Well no one should be too surprised with the deliveries result as that trend was portended in Troy's data.
What's interesting to me is pretzel logic to try to avoid admitting demand has been hurt. Not
why, just that is has.
Outside of list prices being cut heavily vs Q1 of last year while interest rates were not that different, we also have knowledge of the used car trends.
Yes, I'm going to bring up used car trends again. The average price of a used Model 3 and Model Y have dropped over $6000 in the past 5 months! There's no way that's not related to demand for new Tesla vehicles. If you drop the price of a lightly used 2023 Model 3 by $5000, less people are gonna pay a higher premium for a new one.
So no, it's not a surprise that we saw this trend in the data and then it would show up in less people wanting to buy new Teslas in Q1 unless prices were cut even further.
On the bright side, it seems the drop in prices is starting to slow down. Some of that is seasonality as you can see the CarGuru index turning up.

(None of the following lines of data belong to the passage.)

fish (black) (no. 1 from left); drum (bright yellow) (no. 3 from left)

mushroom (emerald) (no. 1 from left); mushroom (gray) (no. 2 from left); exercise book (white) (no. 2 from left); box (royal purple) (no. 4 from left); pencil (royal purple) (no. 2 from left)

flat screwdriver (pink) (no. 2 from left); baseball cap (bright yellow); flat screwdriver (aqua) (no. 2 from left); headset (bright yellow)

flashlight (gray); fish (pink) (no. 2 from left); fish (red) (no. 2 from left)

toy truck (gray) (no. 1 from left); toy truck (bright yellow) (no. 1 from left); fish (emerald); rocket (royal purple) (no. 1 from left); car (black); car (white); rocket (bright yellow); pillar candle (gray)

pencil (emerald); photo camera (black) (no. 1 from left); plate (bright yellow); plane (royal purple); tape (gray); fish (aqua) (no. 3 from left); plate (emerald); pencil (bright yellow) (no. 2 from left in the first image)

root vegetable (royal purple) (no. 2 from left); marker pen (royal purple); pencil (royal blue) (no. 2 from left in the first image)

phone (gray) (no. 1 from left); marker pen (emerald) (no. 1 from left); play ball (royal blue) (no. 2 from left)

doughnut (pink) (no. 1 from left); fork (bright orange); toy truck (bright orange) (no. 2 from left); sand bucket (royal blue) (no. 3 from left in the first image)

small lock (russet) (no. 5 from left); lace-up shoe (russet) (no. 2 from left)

The main problem isn't one quarter of bad deliveries, it's about what will the market reasonably estimate will be growth in deliveries and operating margins over the next few years? I recently forecast $5 in 2025, but even that had some optimism built in. Operating margins might be in the 7% range for Q1. Getting them back to 10% would be a huge achievement, but at the same time not super high.
As for deliveries, now Tesla isn't likely to hit 2 million this year. 2025 might now be 2.2 to 2.3 million. With lower operating margins and deliveries than expected before, possible earnings are closer to $4.
5 million cars per year might take until 2028. We can't assume 20 million anymore. It's very clear any country that has tariff-free access to Chinese cars will receive a whole bunch of those and Tesla's margins will be competed down to (e.g. Tesla will NOT return to having big gross margins from Shanghai). Yes they may have better margins than competitors, but those competitiors will just go to breakeven).
5 million EVs at 10% operating margin will stil justify a higher share price than the current level. You can probably get $6 EPS from it. But it's gonna take 4 years or so to get there. With some discounting rate and PE of say 30-40, fair day current value of that pure automotive portion of the company is probably worth around $150.
The share price value above $150 in the next year can from (my guesses):
1) FSD (obviously)
2) Big margins and growth from Cybertruck
3) Big margins and growth from Energy (but hard to see this happening in next 12 months due to lag)
4) Unexpected news on next gen brought to production earlier than expected.